Llama-3.1–7b struggled the most, only completing the simplest task (fruit prices) with chain-of-thought prompting. Still, this shows that even small, local models can handle some analysis tasks — promising for reporting workflows that prioritize efficiency and privacy.

This also underscores the broader effectiveness of chain-of-thought prompting. For non-o1 models, it produced the most accurate figures in 56% of cases, compared to 44% for single prompts, 33% for generated reasoning chains, and 22% for hand-crafted reasoning. While hand-crafted reasoning was less effective overall, it excelled in specific cases — such as the fruit prices analysis with GPT-4o-mini, where it generated the most thorough data cleaning and revealed an interesting trend in dried fruit prices:

Overall, while the o1 models are generally effective for data analysis, they don’t exceed the capabilities of other models enough to justify their added cost. Smaller models struggle with complex tasks, but with the right prompting — especially chain-of-thought — even local models like Llama-3.1–7b can handle simpler analyses.

A/B headline tests

When evaluating the models’ ability to predict winning headlines in A/B tests, the o1 models consistently underperformed: Both o1-preview and o1-mini achieved an accuracy of just 24%. In contrast, GPT-4o and GPT-4o-mini achieved the highest accuracy at 34%, with chain-of-thought prompting for GPT-4o and hand-crafted reasoning chains for GPT-4o-mini yielding the best results (see Appendix B for details on all prompting approaches).

This performance gap suggests that o1’s reasoning capabilities may not translate well to tasks requiring editorial judgment or audience engagement predictions. While all models struggled with this task, prompting also makes a clear difference. For the GPT models, hand-crafted reasoning chains boosted accuracy more than in the code generation tasks, demonstrating that these workflows can be useful in editorial contexts. Chain-of-thought prompting again increased accuracy across most models, reinforcing its value as a versatile strategy for improving performance on reasoning-intensive tasks.

Conclusion

In constructing this evaluation, I tried to pick tasks that would benefit from o1’s reasoning capabilities — tasks that required combining multiple logical steps to produce a data visualization, or that required the model to reason about newsworthiness and audience engagement. But the results shown here echo OpenAI’s general guidance: For most tasks, o1 should not be your go-to model. While it’s as good as GPT-4o in some areas, it lags behind in others (and does so at a steep premium).

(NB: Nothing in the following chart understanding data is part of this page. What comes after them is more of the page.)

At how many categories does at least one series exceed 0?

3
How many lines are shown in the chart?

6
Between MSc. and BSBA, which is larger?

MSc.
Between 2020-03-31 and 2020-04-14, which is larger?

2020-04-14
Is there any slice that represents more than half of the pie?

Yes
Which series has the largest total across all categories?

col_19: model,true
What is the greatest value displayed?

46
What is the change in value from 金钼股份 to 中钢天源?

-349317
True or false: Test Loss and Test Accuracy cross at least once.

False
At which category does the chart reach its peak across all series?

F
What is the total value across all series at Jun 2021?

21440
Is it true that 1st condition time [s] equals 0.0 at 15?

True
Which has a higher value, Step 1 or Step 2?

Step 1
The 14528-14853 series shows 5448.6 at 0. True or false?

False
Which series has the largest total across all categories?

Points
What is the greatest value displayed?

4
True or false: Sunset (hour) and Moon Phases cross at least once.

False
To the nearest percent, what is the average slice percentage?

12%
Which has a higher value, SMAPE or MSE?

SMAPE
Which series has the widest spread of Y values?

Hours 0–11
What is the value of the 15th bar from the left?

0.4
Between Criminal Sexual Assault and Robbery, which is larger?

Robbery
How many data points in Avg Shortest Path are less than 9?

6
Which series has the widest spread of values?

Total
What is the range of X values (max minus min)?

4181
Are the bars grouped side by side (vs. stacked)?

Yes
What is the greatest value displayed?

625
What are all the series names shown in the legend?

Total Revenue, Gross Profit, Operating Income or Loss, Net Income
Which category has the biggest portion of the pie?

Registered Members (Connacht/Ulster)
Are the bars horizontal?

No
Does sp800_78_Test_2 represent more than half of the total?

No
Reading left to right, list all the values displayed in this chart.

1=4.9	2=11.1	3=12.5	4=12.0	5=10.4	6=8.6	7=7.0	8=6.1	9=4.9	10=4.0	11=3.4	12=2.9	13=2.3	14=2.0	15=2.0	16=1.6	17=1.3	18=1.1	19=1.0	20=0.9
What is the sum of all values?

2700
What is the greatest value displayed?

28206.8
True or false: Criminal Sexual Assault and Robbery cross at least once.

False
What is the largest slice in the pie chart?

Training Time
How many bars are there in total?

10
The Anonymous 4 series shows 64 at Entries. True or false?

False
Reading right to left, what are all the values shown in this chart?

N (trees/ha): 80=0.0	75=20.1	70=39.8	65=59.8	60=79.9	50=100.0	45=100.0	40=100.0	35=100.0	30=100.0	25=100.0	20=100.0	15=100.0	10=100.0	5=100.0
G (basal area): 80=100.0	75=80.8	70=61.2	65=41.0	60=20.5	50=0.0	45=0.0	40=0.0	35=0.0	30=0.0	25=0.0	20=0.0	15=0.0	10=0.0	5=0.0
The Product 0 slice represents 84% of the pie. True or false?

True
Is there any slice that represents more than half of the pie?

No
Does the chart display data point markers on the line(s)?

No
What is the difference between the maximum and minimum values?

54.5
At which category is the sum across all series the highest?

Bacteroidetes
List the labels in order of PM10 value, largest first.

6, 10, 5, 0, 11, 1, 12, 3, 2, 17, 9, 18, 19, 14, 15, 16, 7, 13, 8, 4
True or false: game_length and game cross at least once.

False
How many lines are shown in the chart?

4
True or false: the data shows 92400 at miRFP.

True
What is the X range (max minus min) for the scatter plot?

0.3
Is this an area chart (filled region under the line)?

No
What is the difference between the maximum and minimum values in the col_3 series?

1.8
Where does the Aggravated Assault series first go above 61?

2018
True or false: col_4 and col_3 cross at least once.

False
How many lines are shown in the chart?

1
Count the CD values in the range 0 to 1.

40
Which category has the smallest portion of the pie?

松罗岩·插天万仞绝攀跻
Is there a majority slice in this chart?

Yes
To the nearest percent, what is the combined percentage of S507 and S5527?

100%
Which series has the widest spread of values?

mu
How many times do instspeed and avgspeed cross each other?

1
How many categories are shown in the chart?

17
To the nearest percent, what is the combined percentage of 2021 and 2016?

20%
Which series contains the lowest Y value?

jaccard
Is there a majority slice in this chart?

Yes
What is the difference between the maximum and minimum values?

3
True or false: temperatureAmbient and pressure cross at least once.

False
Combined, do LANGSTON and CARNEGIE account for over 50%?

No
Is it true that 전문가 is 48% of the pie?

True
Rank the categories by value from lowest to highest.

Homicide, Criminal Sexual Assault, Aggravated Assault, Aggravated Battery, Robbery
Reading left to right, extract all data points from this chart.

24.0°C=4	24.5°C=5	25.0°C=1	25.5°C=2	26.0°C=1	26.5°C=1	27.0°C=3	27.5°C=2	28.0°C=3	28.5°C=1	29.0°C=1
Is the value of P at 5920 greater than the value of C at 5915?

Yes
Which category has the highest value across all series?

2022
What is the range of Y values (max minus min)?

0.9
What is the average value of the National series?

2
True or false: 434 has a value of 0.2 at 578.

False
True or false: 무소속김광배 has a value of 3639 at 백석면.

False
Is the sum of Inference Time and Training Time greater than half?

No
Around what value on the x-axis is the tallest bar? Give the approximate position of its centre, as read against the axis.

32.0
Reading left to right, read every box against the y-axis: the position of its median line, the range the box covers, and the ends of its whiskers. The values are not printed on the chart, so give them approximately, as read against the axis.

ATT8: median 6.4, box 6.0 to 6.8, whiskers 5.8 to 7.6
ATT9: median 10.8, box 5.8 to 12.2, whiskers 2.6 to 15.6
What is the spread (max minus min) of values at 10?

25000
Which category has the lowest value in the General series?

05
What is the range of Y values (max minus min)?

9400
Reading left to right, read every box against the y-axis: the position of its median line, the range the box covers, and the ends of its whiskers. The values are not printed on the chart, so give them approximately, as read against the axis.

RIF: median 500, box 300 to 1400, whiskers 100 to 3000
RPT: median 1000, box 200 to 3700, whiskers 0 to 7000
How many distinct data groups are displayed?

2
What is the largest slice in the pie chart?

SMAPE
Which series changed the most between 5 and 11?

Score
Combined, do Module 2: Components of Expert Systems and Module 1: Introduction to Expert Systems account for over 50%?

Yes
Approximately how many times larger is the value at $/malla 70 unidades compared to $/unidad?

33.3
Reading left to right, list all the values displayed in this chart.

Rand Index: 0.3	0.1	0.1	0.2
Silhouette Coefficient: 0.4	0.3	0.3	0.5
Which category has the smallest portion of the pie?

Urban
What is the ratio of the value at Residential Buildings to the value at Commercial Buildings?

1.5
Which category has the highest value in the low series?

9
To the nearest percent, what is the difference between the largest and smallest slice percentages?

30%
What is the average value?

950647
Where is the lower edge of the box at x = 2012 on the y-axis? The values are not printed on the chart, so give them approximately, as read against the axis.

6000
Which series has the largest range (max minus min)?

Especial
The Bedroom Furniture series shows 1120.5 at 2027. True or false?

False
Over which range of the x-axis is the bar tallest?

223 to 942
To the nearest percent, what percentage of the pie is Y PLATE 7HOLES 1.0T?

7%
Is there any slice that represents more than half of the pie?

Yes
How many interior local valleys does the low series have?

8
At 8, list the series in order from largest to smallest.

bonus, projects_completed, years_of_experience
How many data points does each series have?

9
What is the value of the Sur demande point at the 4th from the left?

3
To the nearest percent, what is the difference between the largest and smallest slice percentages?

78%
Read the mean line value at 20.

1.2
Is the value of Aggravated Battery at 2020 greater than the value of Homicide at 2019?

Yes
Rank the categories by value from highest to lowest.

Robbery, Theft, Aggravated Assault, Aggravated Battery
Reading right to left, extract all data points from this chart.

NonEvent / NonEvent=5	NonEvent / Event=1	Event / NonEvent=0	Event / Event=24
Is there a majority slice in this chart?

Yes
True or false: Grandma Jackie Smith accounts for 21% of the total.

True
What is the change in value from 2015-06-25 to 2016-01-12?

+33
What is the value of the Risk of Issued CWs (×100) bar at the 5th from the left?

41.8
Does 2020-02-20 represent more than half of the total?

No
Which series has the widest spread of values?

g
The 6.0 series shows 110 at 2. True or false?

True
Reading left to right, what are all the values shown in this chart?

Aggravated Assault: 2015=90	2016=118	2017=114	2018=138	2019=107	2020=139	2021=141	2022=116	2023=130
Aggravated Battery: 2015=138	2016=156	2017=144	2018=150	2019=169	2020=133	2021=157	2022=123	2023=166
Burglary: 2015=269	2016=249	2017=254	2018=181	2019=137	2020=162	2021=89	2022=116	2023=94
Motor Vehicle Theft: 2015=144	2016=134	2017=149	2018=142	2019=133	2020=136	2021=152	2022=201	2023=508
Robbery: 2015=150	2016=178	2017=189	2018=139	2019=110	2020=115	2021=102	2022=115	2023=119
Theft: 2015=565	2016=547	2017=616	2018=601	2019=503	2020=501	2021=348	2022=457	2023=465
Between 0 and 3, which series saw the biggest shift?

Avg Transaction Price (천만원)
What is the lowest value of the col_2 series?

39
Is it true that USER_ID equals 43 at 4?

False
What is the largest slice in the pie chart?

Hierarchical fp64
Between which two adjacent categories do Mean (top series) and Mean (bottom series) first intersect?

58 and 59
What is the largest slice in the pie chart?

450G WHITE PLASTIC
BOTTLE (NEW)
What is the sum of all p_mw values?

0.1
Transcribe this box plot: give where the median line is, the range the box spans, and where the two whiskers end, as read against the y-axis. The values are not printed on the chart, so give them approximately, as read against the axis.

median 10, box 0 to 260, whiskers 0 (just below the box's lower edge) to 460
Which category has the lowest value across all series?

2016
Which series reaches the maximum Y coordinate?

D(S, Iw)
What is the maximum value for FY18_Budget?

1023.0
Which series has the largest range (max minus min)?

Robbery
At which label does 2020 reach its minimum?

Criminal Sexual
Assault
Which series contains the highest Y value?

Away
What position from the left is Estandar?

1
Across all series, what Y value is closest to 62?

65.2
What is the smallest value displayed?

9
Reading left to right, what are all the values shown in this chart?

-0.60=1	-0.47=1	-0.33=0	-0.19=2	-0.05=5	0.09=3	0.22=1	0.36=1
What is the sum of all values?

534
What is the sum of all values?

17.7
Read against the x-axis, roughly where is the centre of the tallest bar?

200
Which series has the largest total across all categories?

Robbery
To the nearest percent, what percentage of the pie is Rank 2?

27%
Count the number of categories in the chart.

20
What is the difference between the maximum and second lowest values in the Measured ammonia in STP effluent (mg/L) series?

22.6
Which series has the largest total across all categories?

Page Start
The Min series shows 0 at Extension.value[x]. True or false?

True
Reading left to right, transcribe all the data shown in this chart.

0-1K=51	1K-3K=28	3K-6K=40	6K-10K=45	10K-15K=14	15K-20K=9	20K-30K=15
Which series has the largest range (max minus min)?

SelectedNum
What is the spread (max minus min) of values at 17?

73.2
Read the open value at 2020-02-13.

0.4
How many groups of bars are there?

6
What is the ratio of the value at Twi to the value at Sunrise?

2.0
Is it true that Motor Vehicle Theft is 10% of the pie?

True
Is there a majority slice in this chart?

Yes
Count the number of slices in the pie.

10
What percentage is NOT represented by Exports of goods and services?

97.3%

This evaluation highlights the importance of intentional prompting strategies. Chain-of-thought prompting, in particular, is a powerful tool — refining your prompts can significantly boost performance, even for smaller, local models. By guiding the model to reason step-by-step, you can elevate its ability to handle more complex tasks.

Equally important is task-specific evaluation. While newer models may excel in benchmarks, their performance doesn’t always translate to every task. The only way to determine which model is best for your use case is to develop a systematic, real-world evaluation tailored to the specific challenges you’re addressing. This requirement makes it hard for practitioners to find the best model for their needs, creating an opportunity for future work to develop journalism-specific benchmarks for evaluating LLMs.

There are limitations to consider. The o1 models are new, and as users learn how to prompt them more effectively, their performance may improve. OpenAI has also indicated that o1 will evolve rapidly, meaning these findings could change with future updates. And this evaluation covers only a small subset of journalistic tasks, and different models may excel with different datasets or tasks.

In their current form, o1 models show promise in some areas but are not yet the most reliable option for journalism tasks. Their reasoning abilities are impressive, but they often fall short compared to more established models like GPT-4o. The key takeaway is that success with any model hinges on thoughtful prompting and thorough evaluation. As o1 continues to evolve, reassessing its strengths and weaknesses will be crucial to understanding its real-world applications.